Mobile payments are the egg – or is that the chicken? Wait, which came first again?
My name is Rob Woodbridge and this is The Take, Episode #13
Riddle me this batman, how many of you have made a mobile transaction this month? Ever? Lots I hope. How many of you have paid with cash? Credit cards? Debit? More I’d assume. You see, more of us use alternative payments to mobile but why aren’t we measuring that? Do you know how much the “cash” payments industry will be in 2017? What about the “debit” payments industry? How come I know that mobile payments will be $17B by 2017? Why the focus on mobile payments as an industry? Aren’t they, just, well, payments?
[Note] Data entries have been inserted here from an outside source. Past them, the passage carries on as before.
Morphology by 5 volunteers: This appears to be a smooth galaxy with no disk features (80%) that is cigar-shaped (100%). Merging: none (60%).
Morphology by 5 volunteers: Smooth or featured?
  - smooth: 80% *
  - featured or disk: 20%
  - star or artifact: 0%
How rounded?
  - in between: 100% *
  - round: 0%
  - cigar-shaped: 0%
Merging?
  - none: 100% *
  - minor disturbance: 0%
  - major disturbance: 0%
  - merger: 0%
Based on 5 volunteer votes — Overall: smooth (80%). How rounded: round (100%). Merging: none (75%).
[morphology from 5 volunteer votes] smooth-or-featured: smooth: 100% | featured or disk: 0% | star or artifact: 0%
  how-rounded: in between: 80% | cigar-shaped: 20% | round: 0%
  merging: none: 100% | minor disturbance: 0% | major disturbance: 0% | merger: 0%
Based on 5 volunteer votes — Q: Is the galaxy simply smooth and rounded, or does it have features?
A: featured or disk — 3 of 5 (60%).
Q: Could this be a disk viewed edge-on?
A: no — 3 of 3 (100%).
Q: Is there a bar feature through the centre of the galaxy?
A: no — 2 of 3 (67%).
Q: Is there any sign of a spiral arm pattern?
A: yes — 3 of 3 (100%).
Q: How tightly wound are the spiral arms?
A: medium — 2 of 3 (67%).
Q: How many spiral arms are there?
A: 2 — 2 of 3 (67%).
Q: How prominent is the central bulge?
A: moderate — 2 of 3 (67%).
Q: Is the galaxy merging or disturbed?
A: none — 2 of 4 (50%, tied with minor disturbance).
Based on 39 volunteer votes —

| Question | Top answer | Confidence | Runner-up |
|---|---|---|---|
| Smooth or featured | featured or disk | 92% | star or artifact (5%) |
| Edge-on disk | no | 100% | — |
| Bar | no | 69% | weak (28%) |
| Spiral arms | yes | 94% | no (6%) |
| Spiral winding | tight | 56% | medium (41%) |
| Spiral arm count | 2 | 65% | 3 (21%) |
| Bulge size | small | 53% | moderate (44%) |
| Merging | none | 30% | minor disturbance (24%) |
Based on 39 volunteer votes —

My biggest issue with the concept of today’s “Mobile payments” is that the stuff being mentioned in the press and praised in the media is NOT innovation. It is not revolutionary. In fact, it is just straight up evolution and in today’s insane world, evolution is boring. Investors have poured so much cash into the payment part of the experience to date – well as least it seems like so much cash until you consider the amount the big 3 have put into it over the last 6 decades.
But now it seems the investment industry is waking up to the fact that today’s version of mobile payments are just a gateway to credit card payments on a traditional network with the traditional players. This is a commodity business with very little upside unless there comes tremendous reach and use. Here’s the chicken and egg factor in building this type of business. To do this well, you need users, you need merchants and you need them all over the freaking world.
Now take bitcoin – they are a non-traditional currency that is starting to be accepted around the world, has name recognition and is starting to creep into mainstream and occupy a small amount of brainspace of the average consumer. This is mobile payment revolution. If you are going to start up something, why not make it something that has a chance?
Today’s mobile payments companies are struggling as it dawns on them that payments are a commodity business and commodity businesses don’t make a lot of money unless they have scale. And when I say scale, I don’t mean the amount of money they have raised or press they have garnered – those are false metrics. Most of these mobile payments companies will end up fodder for the big guys who want to get into their market. Success I guess – for the founders and investors – but not really the outcome worthy of so much media attention.
My name is Rob Woodbridge and this has been The Take.